Numerous methods and systems have been developed for conducting chemical, biochemical, and/or biological assays. These methods and systems are essential in a variety of applications including medical diagnostics, food and beverage testing, environmental monitoring, manufacturing quality control, drug discovery, and basic scientific research.
A variety of plate readers are available for conducting assay measurements in multi-well plates including readers that measure changes in optical absorbance, emission of luminescence (e.g., fluorescence, phosphorescence, chemiluminescence, and electrochemiluminescence), emission of radiation, changes in light scattering, and changes in a magnetic field. U.S. Patent Application Publications 2004/0022677 and 2005/0052646 of U.S. patent application Ser. Nos. 10/185,274 and 10/185,363, respectively, of Wohlstadter et al. describe solutions that are useful for carrying out singleplex and multiplex ECL assays in a multi-well plate format. They include plates that comprise a plate top with through-holes that form the walls of the wells and a plate bottom that is sealed against the plate top to form the bottom of the wells. The plate bottom has patterned conductive layers that provide the wells with electrode surfaces that act as both solid phase supports for binding reactions as well as electrodes for inducing electrochemiluminescence (ECL). The conductive layers may also include electrical contacts for applying electrical energy to the electrode surfaces.
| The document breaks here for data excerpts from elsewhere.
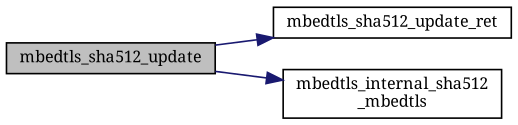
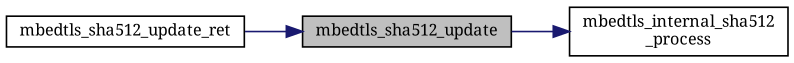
  digraph {
    fontname="Noto Serif"
    rankdir=LR
    node [color=black fillcolor=white fontname="Noto Serif" fontsize=10 shape=record style=filled]
    edge [color=midnightblue fontname="Noto Serif" fontsize=10 labelfontname=Helvetica labelfontsize=10 style=solid]
    n1 [fillcolor=grey75 fontcolor=black height=0.2 label=mbedtls_sha512_update width=0.4]
    n2 [height=0.2 label=mbedtls_sha512_update_ret width=0.4]
-   n3 [height=0.2 label="mbedtls_internal_sha512\l_mbedtls" width=0.4]
-   n1 -> n2
+   n3 [height=0.2 label="mbedtls_internal_sha512\l_process" width=0.4]
+   n2 -> n1
    n1 -> n3
  }
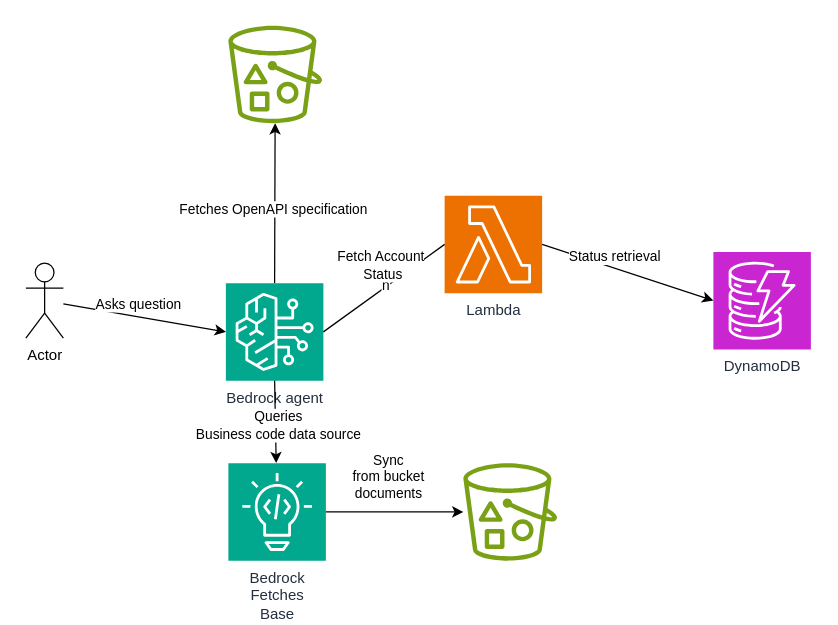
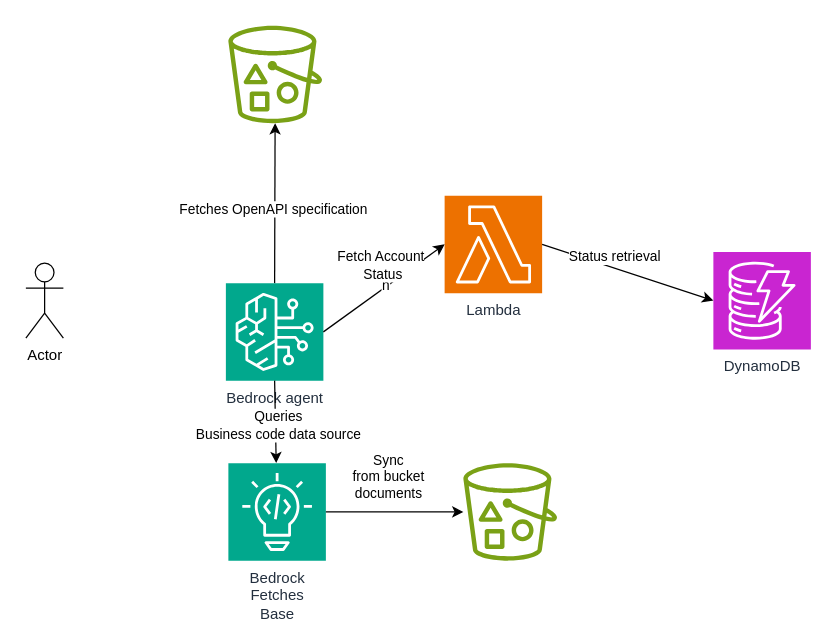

Prior plate readers, including those capable of forming an image of luminescence generated in the plate wells, contain a detection mechanism that is an inseparable, integrated part of the plate reading apparatus. Repair of a component of the detection mechanism is, therefore, carried out in a piecemeal manner. In addition, a design or engineering change to one or more components of the apparatus that could function independently of the detection mechanism, such as a plate stacker, might require a consequent re-design of detection mechanism components physically associated with or otherwise impacted by such a changed apparatus component. Such alterations might lead to inconsistent performance within or across product lines despite their using the same basic detection components. Yet, detection systems serve a core function to all luminescence based readers, in contrast to those mechanisms that serve to receive the samples and deliver them into the system in any one of a number of formats (e.g., plates, cartridges, flow cells). Therefore, there is a need for a core detection module that can be manufactured, serviced, replaced, and integrated interchangeably into a variety of reading apparatuses as a self-contained sub-assembly.